Scotland on Sunday, 2 September 2012
THE emails tell their own story. In 2008, supporters of Barack Obama were galvanised by daily inbox updates from the Democrat candidate, full of soaring hope and rhetorical references to “change”. Today, the emails still come thick and fast from Obama, beeping on iPhones and buzzing on Blackberries across the United States, but the message has changed.
A note of urgency, just this side of desperation, has crept in. “I’m counting on you to help us keep pace in spite of unprecedented spending on the other side,” the president wrote in a campaign email on Friday. The inspirational, mould-breaking candidate, praised for running the first joined-up election campaign of the internet age, is now a grizzled president frantically fighting to hold on to his job.
With 65 days to go until America goes to the polls, and with seven in ten voters saying the country is on the wrong track, Obama faces a dilemma which is existential as much as political. How should a candidate whose mantra has always been “change”, campaign for re-election? If he argues that his changes need another term to bed in, is he implicitly campaigning against the failures of his own first term? Has the president who promised an end to politics as usual become a politician like all the rest?
That uncertainty may explain why a key ingredient is missing from the Obama campaign so far. Since his opponent Mitt Romney threw Republicans some red meat by announcing Paul Ryan as a running mate, the Republican base has been buzzing with energy and enthusiasm. But four years after his triumphant election, Obama-mania has all but gone, evaporated along with millions of American jobs and foreclosed homes.
The promised “hope and change” have largely failed to materialise. The economy has stalled, the unemployment rate is stubbornly stuck at 8.3 per cent and the US federal budget deficit is on track to top $1 trillion for the fourth year in a row. With time running out, Obama must – yet again – pull off the performance of a lifetime and convince America that he has what it takes to deliver on his early promises.
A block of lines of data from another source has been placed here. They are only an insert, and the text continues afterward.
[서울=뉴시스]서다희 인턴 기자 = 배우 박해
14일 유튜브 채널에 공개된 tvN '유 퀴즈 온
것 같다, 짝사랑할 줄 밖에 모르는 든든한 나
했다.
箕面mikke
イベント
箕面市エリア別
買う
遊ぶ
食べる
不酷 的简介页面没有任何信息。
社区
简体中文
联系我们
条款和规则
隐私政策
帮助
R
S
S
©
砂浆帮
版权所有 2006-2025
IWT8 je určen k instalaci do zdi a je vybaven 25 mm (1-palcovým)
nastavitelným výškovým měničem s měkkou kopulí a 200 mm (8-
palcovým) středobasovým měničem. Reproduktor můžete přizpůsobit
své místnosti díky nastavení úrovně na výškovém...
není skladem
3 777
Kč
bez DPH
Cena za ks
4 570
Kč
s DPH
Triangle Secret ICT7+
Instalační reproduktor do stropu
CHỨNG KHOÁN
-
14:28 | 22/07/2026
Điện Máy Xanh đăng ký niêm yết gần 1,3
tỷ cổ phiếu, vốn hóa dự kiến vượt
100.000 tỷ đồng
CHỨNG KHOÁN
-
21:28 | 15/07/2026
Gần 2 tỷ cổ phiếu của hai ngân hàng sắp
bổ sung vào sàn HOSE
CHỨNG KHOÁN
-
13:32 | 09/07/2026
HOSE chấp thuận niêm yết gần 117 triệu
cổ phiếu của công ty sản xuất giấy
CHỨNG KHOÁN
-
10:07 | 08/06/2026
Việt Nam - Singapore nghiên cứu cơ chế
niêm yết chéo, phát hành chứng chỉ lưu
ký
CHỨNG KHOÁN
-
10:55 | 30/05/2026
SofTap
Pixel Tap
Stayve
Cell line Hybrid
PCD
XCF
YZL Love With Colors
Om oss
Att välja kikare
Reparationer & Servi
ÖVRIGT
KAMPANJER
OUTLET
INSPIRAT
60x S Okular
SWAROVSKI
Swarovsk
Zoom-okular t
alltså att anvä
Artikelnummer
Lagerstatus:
“Obama needs to energise the base. A lot of liberals are disappointed with Obama. Republicans are much more excited about this election than the Democrats,” says John Geer, a professor of political science at Vanderbilt University.
Obama’s big opportunity to inject some much-needed excitement into his campaign comes this week as delegates and the world’s media descend on North Carolina for the Democratic National Convention.